### WHAT YOU WILL DO
1: Transcribe the passage from the forum thread on SourceCred as an incentive compiler between "Speaking as someone" and "the original program.", inclusive.
2: Answer these questions using the forum thread on SourceCred as an incentive compiler.
(a) Which version of SourceCred is likened to a working low-level language compiler?
(b) According to the list of tools, how does a minifier's output differ from its input?
(c) What does the function in the TensorBoard data_compat module transform, and into what?
3: Resume the forum thread on SourceCred as an incentive compiler after its last sentence, and write the next part.

### TEXT SEGMENT
+===+
SourceCred as an incentive compiler

Copying these from the The power of knowledge graphs thread. SourceCred. Would be awesome to have a blog post on SourceCred’s amazing ability to align incentives in a positive sum way :slight_smile:

1 Like

Always thought the incentive compiler meme was strong. Will appeal esp to anyone that’s done development.

I would say that SourceCred 1.0 (the scores within a repo/Discourse) are like a working low-level language compiler (i.e. assembly language->101000101). We’re now working on high-level compilers (i.e. C+±>101000101). High-level compilers are much harder, but more widely applicable.

Speaking as someone who loves writing compilers, I’m intrigued by this idea, and would like to probe it. Please, let me invite you to my mental model.

A language is an assignment of semantics to syntax. A compiler is a transformation from syntax in one language to syntax in another (maybe the same) language that preserves the semantics.

With this framing, a bunch of common tools are seen to be special cases of compilers:

  • An optimizer takes one program and spits out a new one with the same behavior (semantics), but that generally runs faster than the original program.
  • An obfuscator is a compiler whose output is harder to understand than its input.
  • A minifier is a compiler whose output is smaller than its input.
  • A prettifier is a compiler whose output is more consistently formatted than its input, and maybe more aesthetically pleasing.
  • An assembler is simply a compiler whose output language is called “assembly”, and likewise for a disassembler.
  • A decompiler is just a compiler.

But note that I haven’t said anything about programming languages. As formulated, this applies to natural languages, too, and it applies to languages that aren’t programming languages or natural languages. The GraphQL Mirror module has a method extract that transforms a subset of a SQL database into a JavaScript object graph, preserving the associated semantics at each end. The TensorBoard data_compat module exposes a function that transforms “v1-style summaries” to “v2-style summaries” while preserving their semantics. These are compilers, and this generalization is critical.
+===+
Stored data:

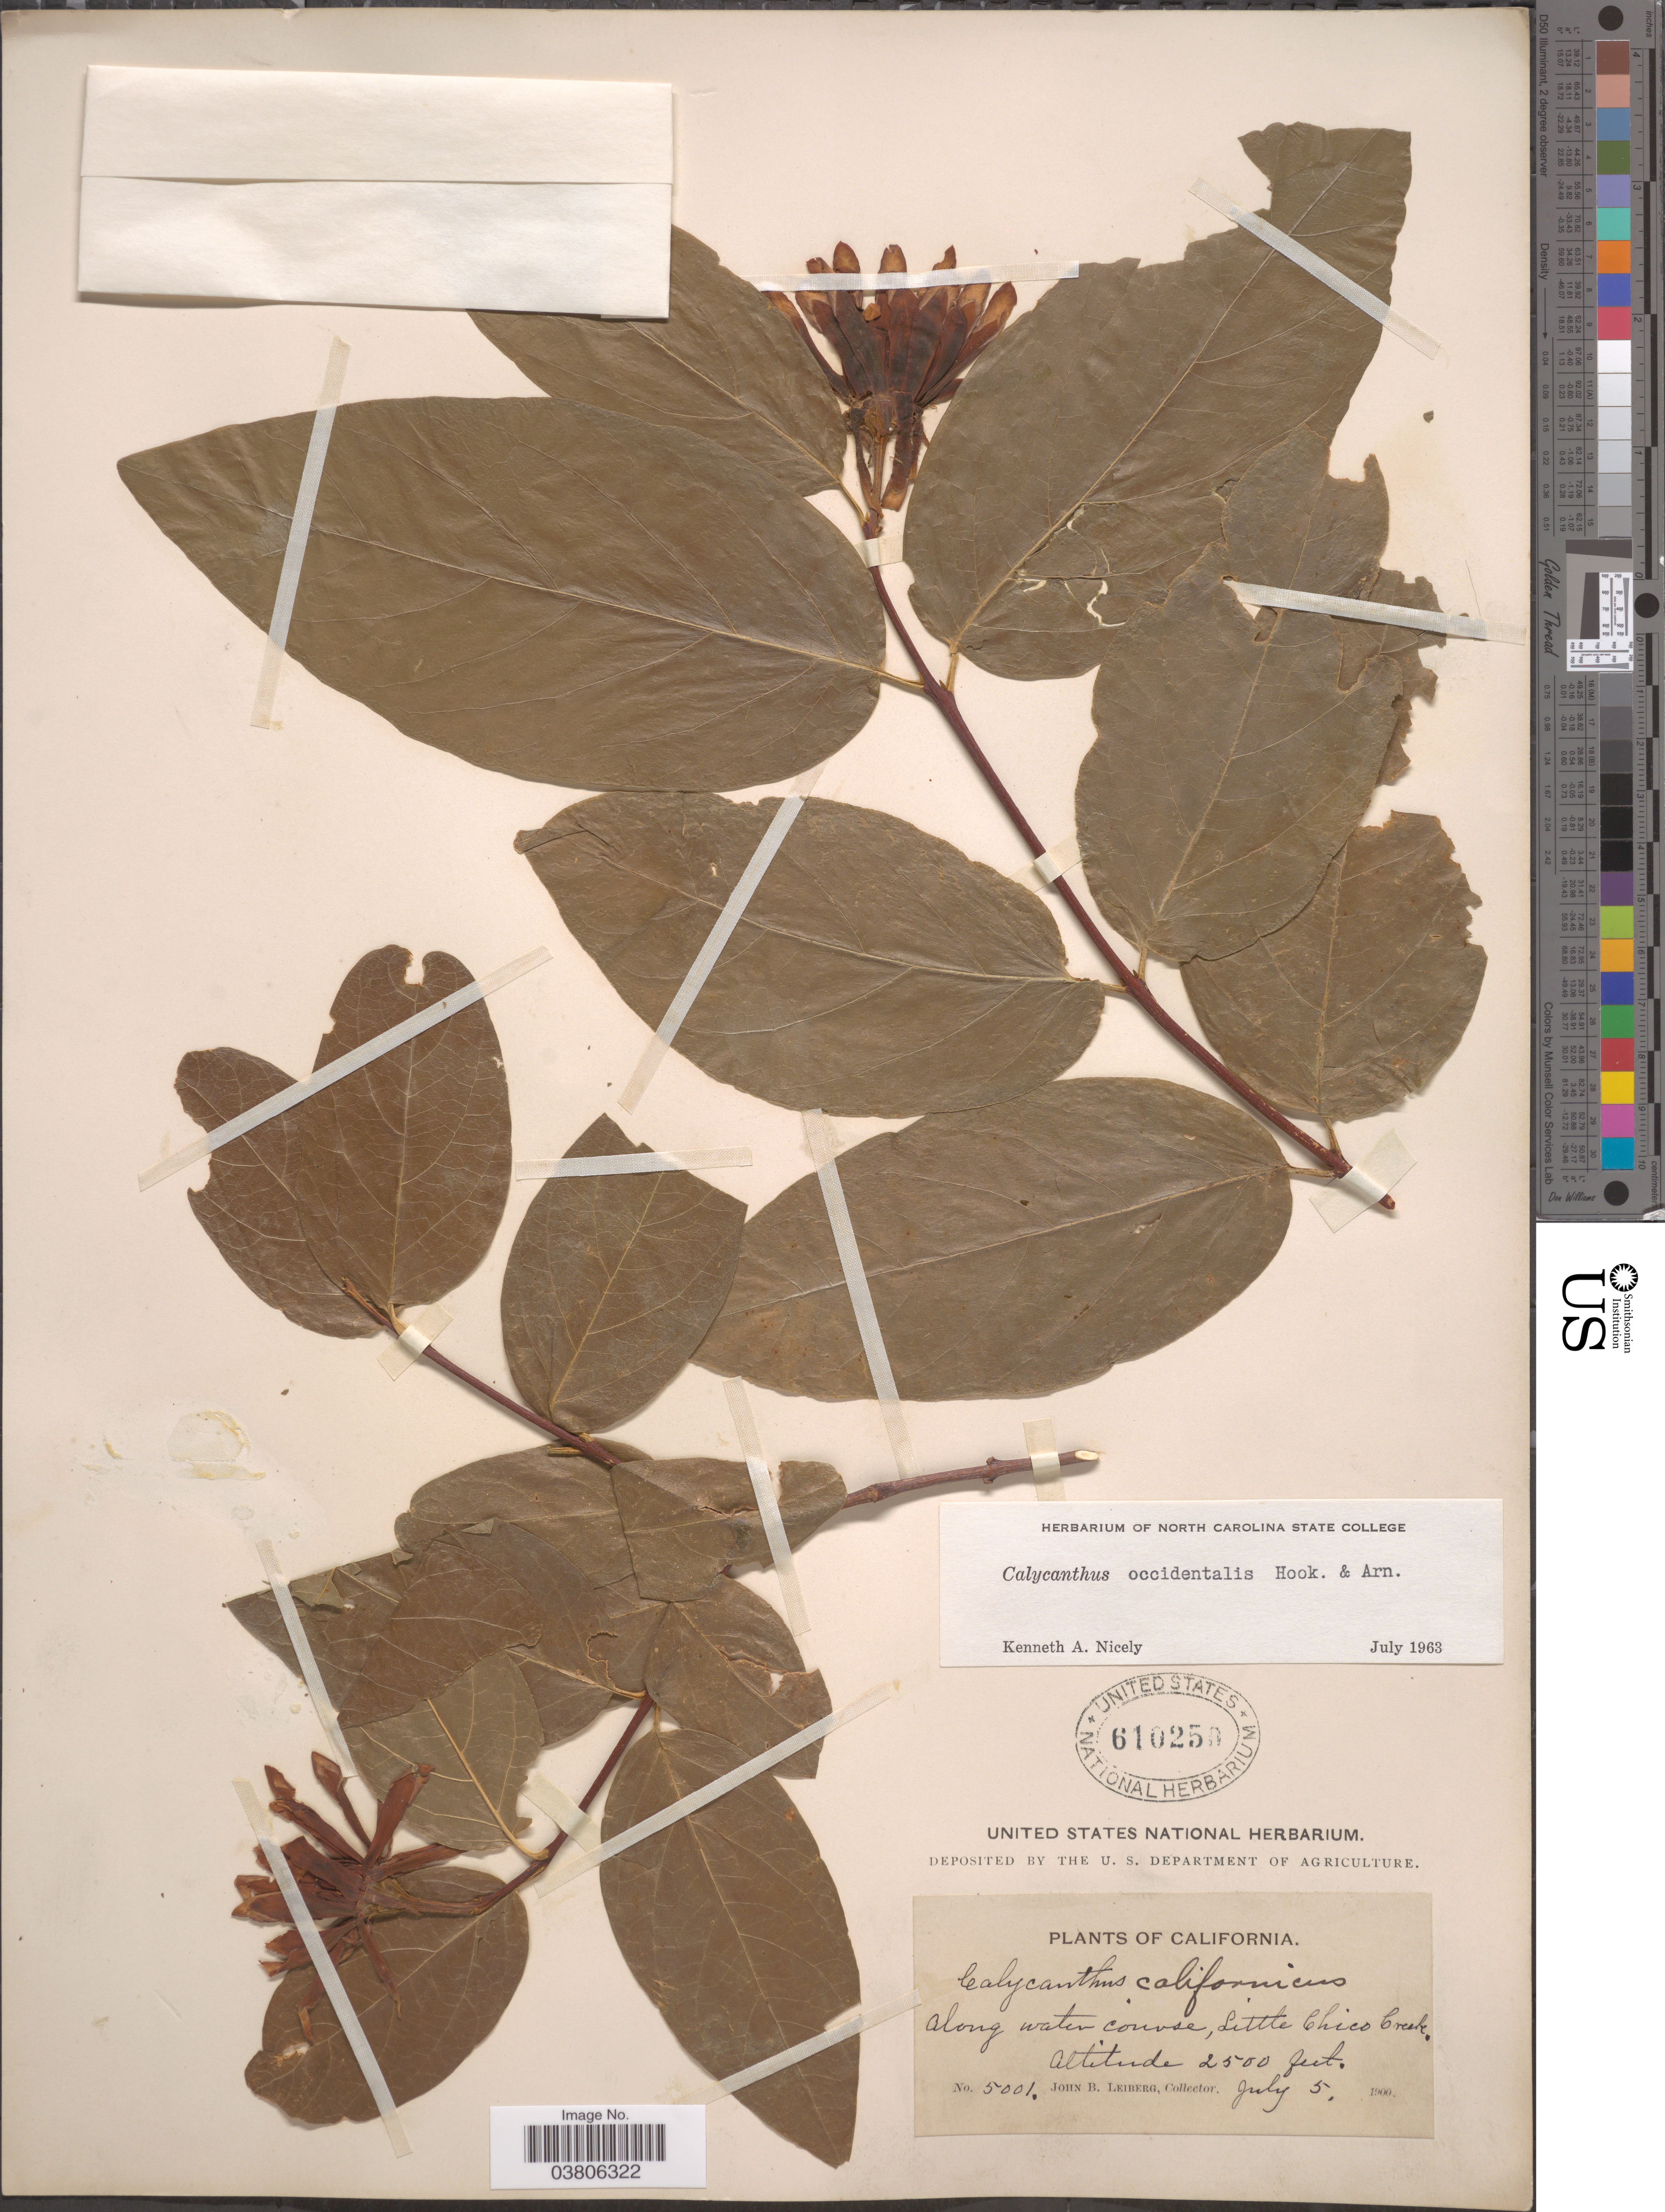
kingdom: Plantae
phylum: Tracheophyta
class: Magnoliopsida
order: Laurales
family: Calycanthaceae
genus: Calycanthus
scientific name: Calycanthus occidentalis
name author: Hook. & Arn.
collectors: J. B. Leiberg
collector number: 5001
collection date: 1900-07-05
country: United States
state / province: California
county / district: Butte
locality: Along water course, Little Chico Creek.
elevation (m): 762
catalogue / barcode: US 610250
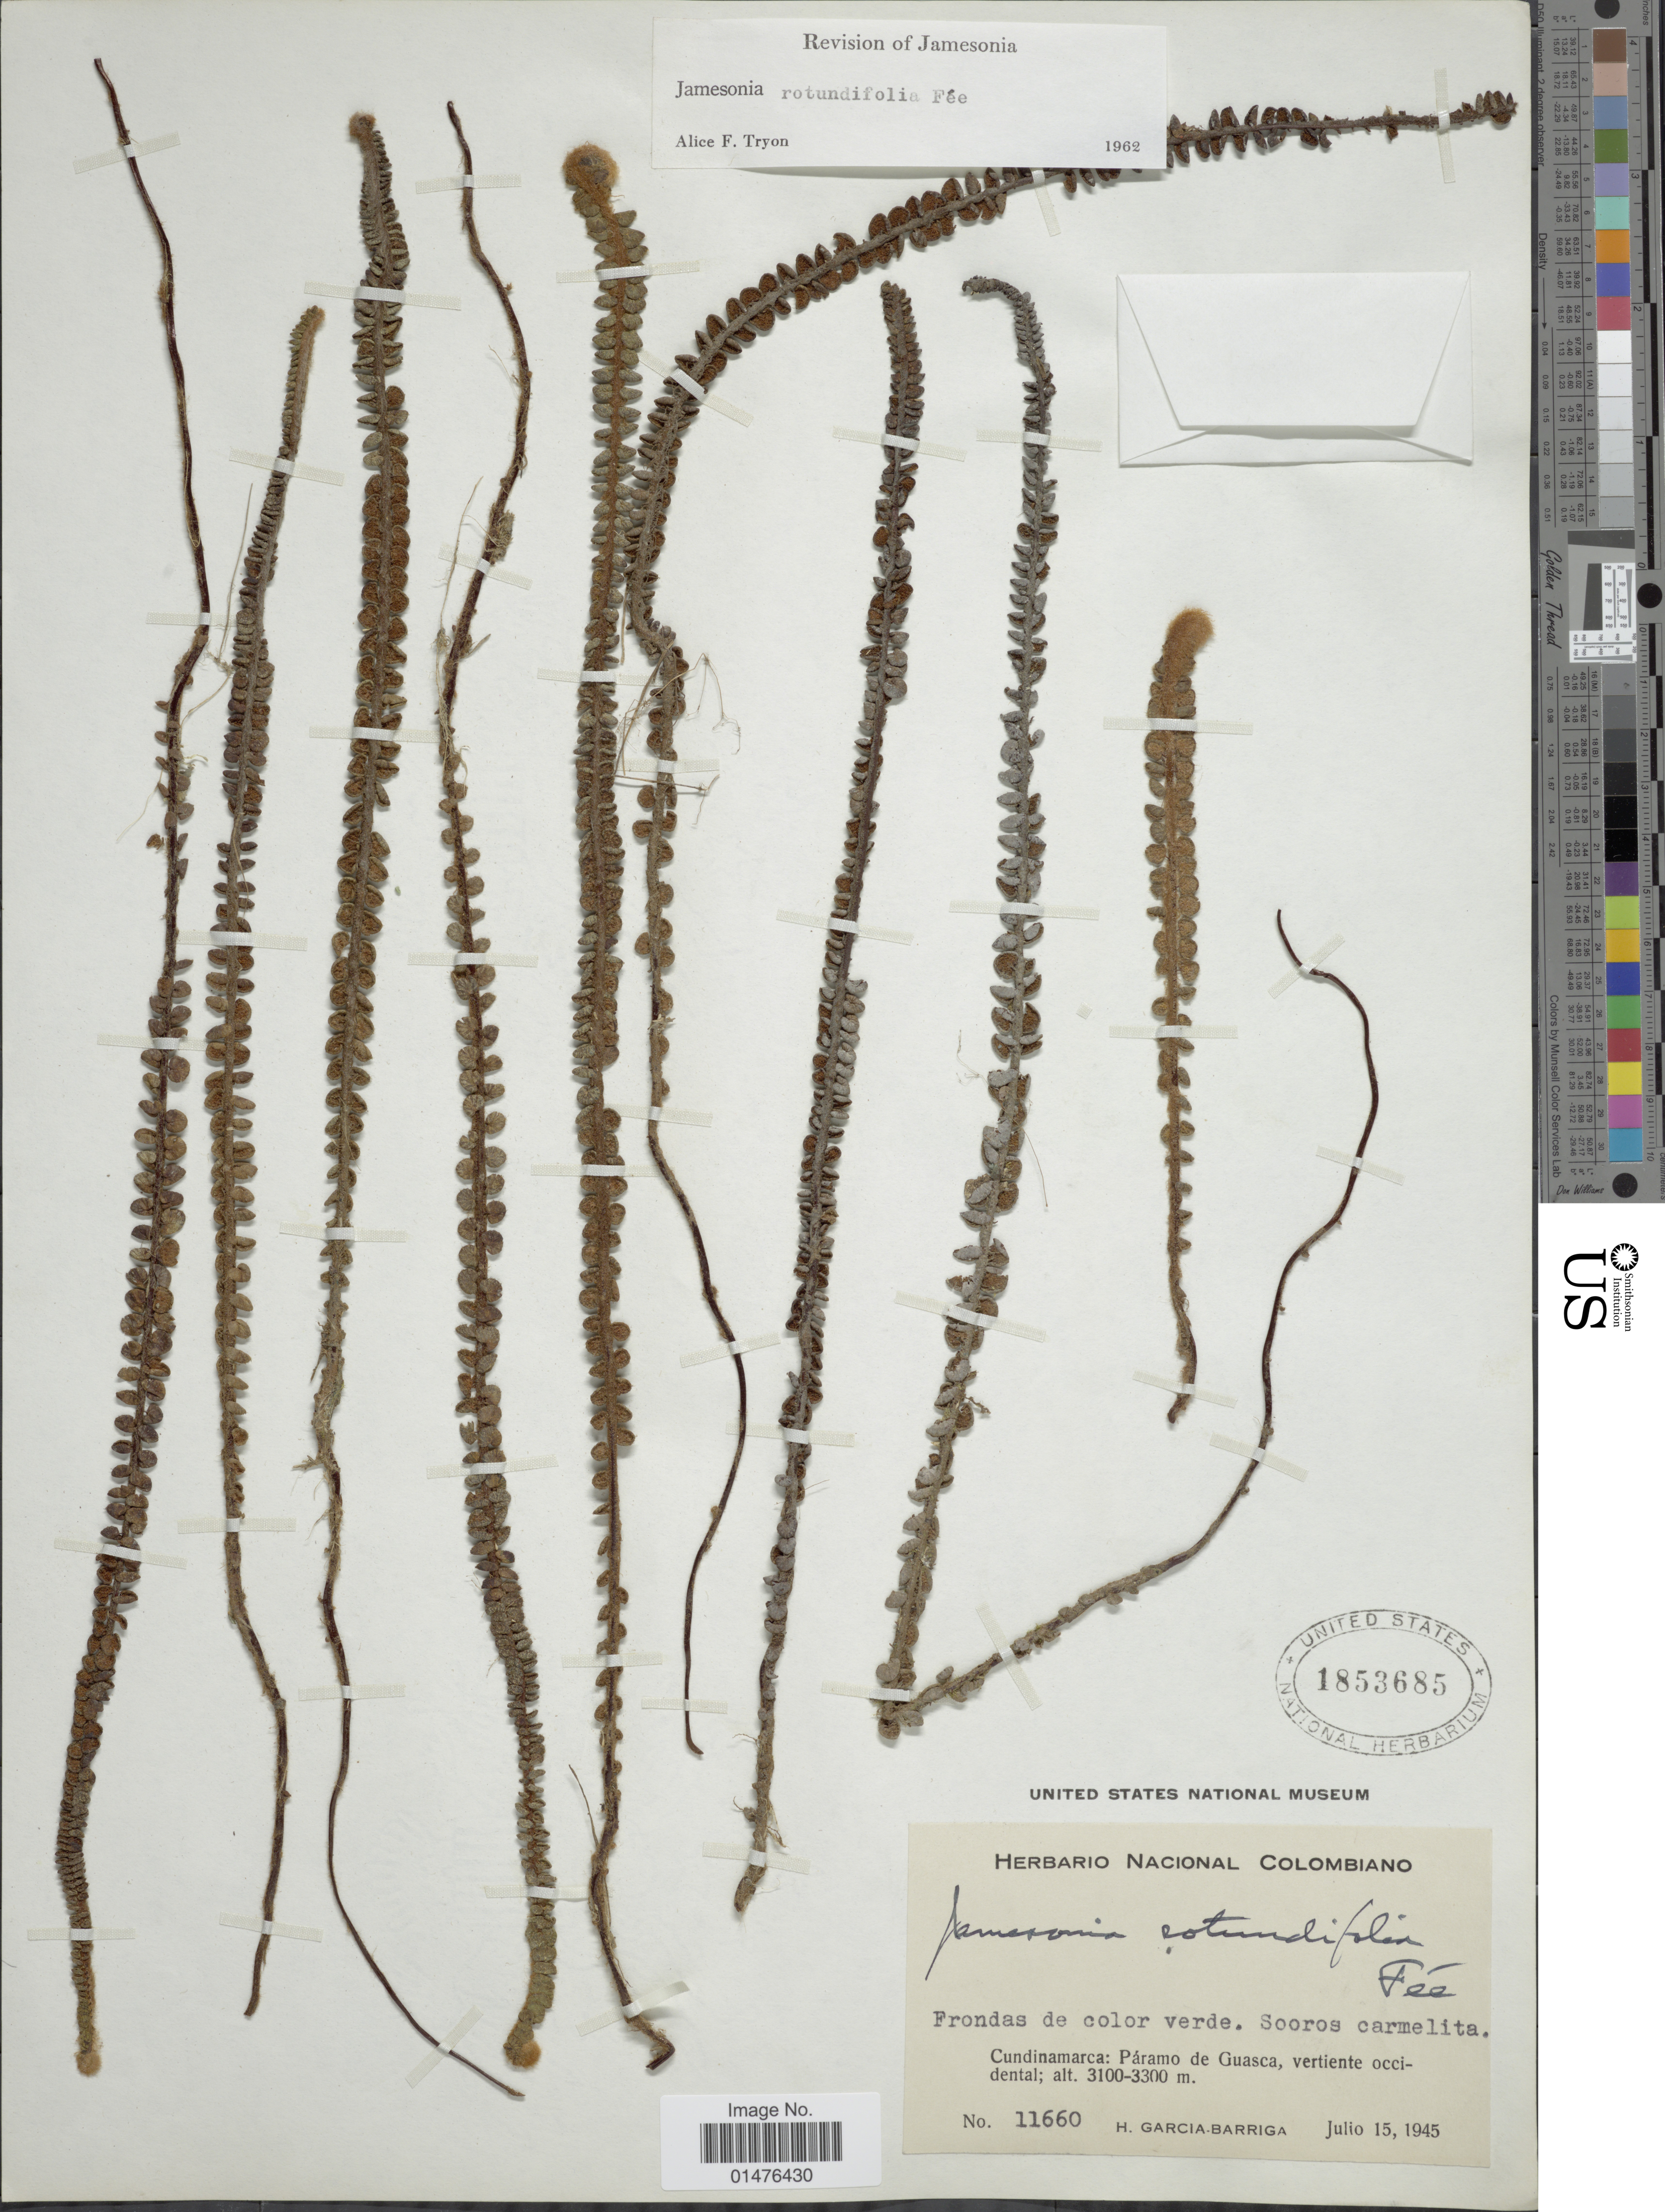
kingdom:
+===+
### ANSWERS BELOW
1:
Speaking as someone who loves writing compilers, I’m intrigued by this idea, and would like to probe it. Please, let me invite you to my mental model.

A language is an assignment of semantics to syntax. A compiler is a transformation from syntax in one language to syntax in another (maybe the same) language that preserves the semantics.

With this framing, a bunch of common tools are seen to be special cases of compilers:

  • An optimizer takes one program and spits out a new one with the same behavior (semantics), but that generally runs faster than the original program.

2:
(a) SourceCred 1.0
(b) Its output is smaller than its input.
(c) It transforms "v1-style summaries" into "v2-style summaries."

3:
A while ago, on the topic of whether various interactions constitute transactions, @decentralion said:

This is an astute point, and I’d like to refine it a bit. Let’s move up a level. A definition is useful if you can reason about generic instances of the term and apply that reasoning to specific instances. An instance of the definition is useful if the high-level reasoning transfers faithfully and provides insight.

For instance, the above definition of compiler is useful because we can make the general statement that “compilers compose”: if you have a correct compiler from A to B and a correct compiler from B to C, then you also have a correct compiler from A to C, and you know exactly what it does. The classifications of, say, obfuscators and optimizers as compilers are both useful because we now know what happens if you take a program, run it through an optimizer, and then run that through an obfuscator: you have a semantically equivalent program that likely runs faster and is harder to read, because compilers compose.

Personally, I derive great value from this broad definition of compiler. When I want to write a compiler, I know how to structure its internals, how to test its correctness, what it even means for it to be correct, how it should interface with outside systems. In fact, I find this conceptual framing so useful that whenever I’m working, I’m generally running a low-priority background thread called “find the compiler”, in which I try to identify how the problem that I’m trying to solve can be expressed in this framework, after which it becomes basically a “known problem” whose solution I just have to implement.

So: Is SourceCred an incentive compiler? That depends. What language is it compiling from, and what’s it compiling to? What semantics is it preserving, and what non-semantic transformations is it making, if any? And how does this help us reason about what it is or should be?

Some references for further reading:

(Exercise for the interested reader: In the context of programming, what are “compiled languages” and “interpreted languages”?)


I love taking metaphors until they break :smiling_imp:

I was definitely thinking of it in the most common definition of the word, which is as an assembler. I.e. taking a high-level desired behavior and ‘compiling’ that into more granular, lower-level incentives that aim to generate, in aggregate, the desired low-level behavior. For the core algo, which actually generates scores that are usually meaningful enough to be actionable (though typically only within a single repo/Discourse instance, as activity is different in nature across repos), it’s a bit fuzzy. Because the semantics are fuzzy. We’re looking at what’s been valued in the past and saying, “More of that please…”. It remains to be seen if we’ll actually get more of that in the wild, but let’s say for the sake of argument that it works well enough. This seems more like AI almost, which learns a model by being fed “successful” data. It “compiles” code much the same way it can generate target images using other images.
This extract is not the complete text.